(PROBLEM TO SOLVE)
Copy every line of the data below word for word, keeping the original line breaks and order.
───── RECORDS SHOWN
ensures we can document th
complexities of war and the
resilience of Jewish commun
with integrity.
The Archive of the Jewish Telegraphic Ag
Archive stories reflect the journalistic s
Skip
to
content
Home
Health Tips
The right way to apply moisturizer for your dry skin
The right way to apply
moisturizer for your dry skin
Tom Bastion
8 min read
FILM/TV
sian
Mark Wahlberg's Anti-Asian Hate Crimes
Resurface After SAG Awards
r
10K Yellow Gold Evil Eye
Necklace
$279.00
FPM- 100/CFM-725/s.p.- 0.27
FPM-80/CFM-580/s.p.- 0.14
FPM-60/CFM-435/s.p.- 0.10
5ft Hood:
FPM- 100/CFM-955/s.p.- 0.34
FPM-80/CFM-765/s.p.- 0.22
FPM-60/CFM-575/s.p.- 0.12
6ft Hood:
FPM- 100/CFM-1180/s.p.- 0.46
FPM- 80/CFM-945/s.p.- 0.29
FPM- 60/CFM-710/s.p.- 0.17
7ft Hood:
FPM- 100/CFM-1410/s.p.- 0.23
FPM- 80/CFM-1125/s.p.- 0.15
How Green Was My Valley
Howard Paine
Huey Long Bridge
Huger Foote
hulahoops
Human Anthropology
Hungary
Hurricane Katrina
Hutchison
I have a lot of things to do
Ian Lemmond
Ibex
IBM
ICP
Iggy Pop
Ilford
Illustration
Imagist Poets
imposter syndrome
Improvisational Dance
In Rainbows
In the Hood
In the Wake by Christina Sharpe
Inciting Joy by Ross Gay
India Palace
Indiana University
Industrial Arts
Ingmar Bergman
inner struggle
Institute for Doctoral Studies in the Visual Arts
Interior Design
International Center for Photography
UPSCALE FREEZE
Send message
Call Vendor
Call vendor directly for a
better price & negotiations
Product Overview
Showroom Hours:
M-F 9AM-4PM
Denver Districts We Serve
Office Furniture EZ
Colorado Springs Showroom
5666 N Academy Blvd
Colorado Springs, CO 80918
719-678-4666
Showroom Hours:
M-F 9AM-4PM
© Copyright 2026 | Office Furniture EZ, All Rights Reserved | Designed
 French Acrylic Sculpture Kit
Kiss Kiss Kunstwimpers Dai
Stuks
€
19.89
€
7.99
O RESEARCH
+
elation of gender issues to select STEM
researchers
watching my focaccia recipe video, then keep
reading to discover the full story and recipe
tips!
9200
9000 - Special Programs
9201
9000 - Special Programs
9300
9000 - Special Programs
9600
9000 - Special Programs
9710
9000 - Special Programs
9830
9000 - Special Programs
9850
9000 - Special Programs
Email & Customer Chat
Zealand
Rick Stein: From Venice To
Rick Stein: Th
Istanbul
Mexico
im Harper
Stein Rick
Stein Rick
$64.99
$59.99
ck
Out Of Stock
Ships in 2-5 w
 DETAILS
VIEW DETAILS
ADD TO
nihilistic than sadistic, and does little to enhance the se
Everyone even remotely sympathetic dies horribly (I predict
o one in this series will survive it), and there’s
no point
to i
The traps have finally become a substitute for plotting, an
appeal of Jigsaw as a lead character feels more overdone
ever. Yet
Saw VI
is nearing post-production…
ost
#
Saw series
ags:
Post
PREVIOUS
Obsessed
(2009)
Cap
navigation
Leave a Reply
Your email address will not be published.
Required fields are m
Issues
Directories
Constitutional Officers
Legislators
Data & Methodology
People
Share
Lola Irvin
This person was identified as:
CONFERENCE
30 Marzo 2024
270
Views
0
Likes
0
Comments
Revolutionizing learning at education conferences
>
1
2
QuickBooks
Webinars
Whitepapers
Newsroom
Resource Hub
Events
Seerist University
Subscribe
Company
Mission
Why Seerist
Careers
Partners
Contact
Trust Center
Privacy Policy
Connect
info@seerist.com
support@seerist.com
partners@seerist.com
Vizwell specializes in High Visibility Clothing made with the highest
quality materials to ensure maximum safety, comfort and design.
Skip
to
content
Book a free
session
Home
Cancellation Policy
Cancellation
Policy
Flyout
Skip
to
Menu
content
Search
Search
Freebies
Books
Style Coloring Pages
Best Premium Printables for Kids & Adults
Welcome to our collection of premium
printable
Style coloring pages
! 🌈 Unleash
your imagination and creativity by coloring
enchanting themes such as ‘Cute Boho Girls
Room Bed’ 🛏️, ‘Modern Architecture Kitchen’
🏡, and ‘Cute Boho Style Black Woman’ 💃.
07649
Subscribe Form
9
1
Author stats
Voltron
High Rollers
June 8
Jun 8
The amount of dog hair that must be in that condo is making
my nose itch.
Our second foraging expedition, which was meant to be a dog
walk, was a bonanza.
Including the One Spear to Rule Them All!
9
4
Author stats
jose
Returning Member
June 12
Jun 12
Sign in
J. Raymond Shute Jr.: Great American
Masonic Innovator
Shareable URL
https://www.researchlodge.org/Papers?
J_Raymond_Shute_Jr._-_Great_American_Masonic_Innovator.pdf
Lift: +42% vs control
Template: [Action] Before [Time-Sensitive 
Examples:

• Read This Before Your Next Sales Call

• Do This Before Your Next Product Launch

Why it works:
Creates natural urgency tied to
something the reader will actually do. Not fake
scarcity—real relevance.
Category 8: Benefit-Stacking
──────────
(ANSWER TO THIS EXERCISE)
ensures we can document th
complexities of war and the
resilience of Jewish commun
with integrity.
The Archive of the Jewish Telegraphic Ag
Archive stories reflect the journalistic s
Skip
to
content
Home
Health Tips
The right way to apply moisturizer for your dry skin
The right way to apply
moisturizer for your dry skin
Tom Bastion
8 min read
FILM/TV
sian
Mark Wahlberg's Anti-Asian Hate Crimes
Resurface After SAG Awards
r
10K Yellow Gold Evil Eye
Necklace
$279.00
FPM- 100/CFM-725/s.p.- 0.27
FPM-80/CFM-580/s.p.- 0.14
FPM-60/CFM-435/s.p.- 0.10
5ft Hood:
FPM- 100/CFM-955/s.p.- 0.34
FPM-80/CFM-765/s.p.- 0.22
FPM-60/CFM-575/s.p.- 0.12
6ft Hood:
FPM- 100/CFM-1180/s.p.- 0.46
FPM- 80/CFM-945/s.p.- 0.29
FPM- 60/CFM-710/s.p.- 0.17
7ft Hood:
FPM- 100/CFM-1410/s.p.- 0.23
FPM- 80/CFM-1125/s.p.- 0.15
How Green Was My Valley
Howard Paine
Huey Long Bridge
Huger Foote
hulahoops
Human Anthropology
Hungary
Hurricane Katrina
Hutchison
I have a lot of things to do
Ian Lemmond
Ibex
IBM
ICP
Iggy Pop
Ilford
Illustration
Imagist Poets
imposter syndrome
Improvisational Dance
In Rainbows
In the Hood
In the Wake by Christina Sharpe
Inciting Joy by Ross Gay
India Palace
Indiana University
Industrial Arts
Ingmar Bergman
inner struggle
Institute for Doctoral Studies in the Visual Arts
Interior Design
International Center for Photography
UPSCALE FREEZE
Send message
Call Vendor
Call vendor directly for a
better price & negotiations
Product Overview
Showroom Hours:
M-F 9AM-4PM
Denver Districts We Serve
Office Furniture EZ
Colorado Springs Showroom
5666 N Academy Blvd
Colorado Springs, CO 80918
719-678-4666
Showroom Hours:
M-F 9AM-4PM
© Copyright 2026 | Office Furniture EZ, All Rights Reserved | Designed
 French Acrylic Sculpture Kit
Kiss Kiss Kunstwimpers Dai
Stuks
€
19.89
€
7.99
O RESEARCH
+
elation of gender issues to select STEM
researchers
watching my focaccia recipe video, then keep
reading to discover the full story and recipe
tips!
9200
9000 - Special Programs
9201
9000 - Special Programs
9300
9000 - Special Programs
9600
9000 - Special Programs
9710
9000 - Special Programs
9830
9000 - Special Programs
9850
9000 - Special Programs
Email & Customer Chat
Zealand
Rick Stein: From Venice To
Rick Stein: Th
Istanbul
Mexico
im Harper
Stein Rick
Stein Rick
$64.99
$59.99
ck
Out Of Stock
Ships in 2-5 w
 DETAILS
VIEW DETAILS
ADD TO
nihilistic than sadistic, and does little to enhance the se
Everyone even remotely sympathetic dies horribly (I predict
o one in this series will survive it), and there’s
no point
to i
The traps have finally become a substitute for plotting, an
appeal of Jigsaw as a lead character feels more overdone
ever. Yet
Saw VI
is nearing post-production…
ost
#
Saw series
ags:
Post
PREVIOUS
Obsessed
(2009)
Cap
navigation
Leave a Reply
Your email address will not be published.
Required fields are m
Issues
Directories
Constitutional Officers
Legislators
Data & Methodology
People
Share
Lola Irvin
This person was identified as:
CONFERENCE
30 Marzo 2024
270
Views
0
Likes
0
Comments
Revolutionizing learning at education conferences
>
1
2
QuickBooks
Webinars
Whitepapers
Newsroom
Resource Hub
Events
Seerist University
Subscribe
Company
Mission
Why Seerist
Careers
Partners
Contact
Trust Center
Privacy Policy
Connect
info@seerist.com
support@seerist.com
partners@seerist.com
Vizwell specializes in High Visibility Clothing made with the highest
quality materials to ensure maximum safety, comfort and design.
Skip
to
content
Book a free
session
Home
Cancellation Policy
Cancellation
Policy
Flyout
Skip
to
Menu
content
Search
Search
Freebies
Books
Style Coloring Pages
Best Premium Printables for Kids & Adults
Welcome to our collection of premium
printable
Style coloring pages
! 🌈 Unleash
your imagination and creativity by coloring
enchanting themes such as ‘Cute Boho Girls
Room Bed’ 🛏️, ‘Modern Architecture Kitchen’
🏡, and ‘Cute Boho Style Black Woman’ 💃.
07649
Subscribe Form
9
1
Author stats
Voltron
High Rollers
June 8
Jun 8
The amount of dog hair that must be in that condo is making
my nose itch.
Our second foraging expedition, which was meant to be a dog
walk, was a bonanza.
Including the One Spear to Rule Them All!
9
4
Author stats
jose
Returning Member
June 12
Jun 12
Sign in
J. Raymond Shute Jr.: Great American
Masonic Innovator
Shareable URL
https://www.researchlodge.org/Papers?
J_Raymond_Shute_Jr._-_Great_American_Masonic_Innovator.pdf
Lift: +42% vs control
Template: [Action] Before [Time-Sensitive 
Examples:

• Read This Before Your Next Sales Call

• Do This Before Your Next Product Launch

Why it works:
Creates natural urgency tied to
something the reader will actually do. Not fake
scarcity—real relevance.
Category 8: Benefit-Stacking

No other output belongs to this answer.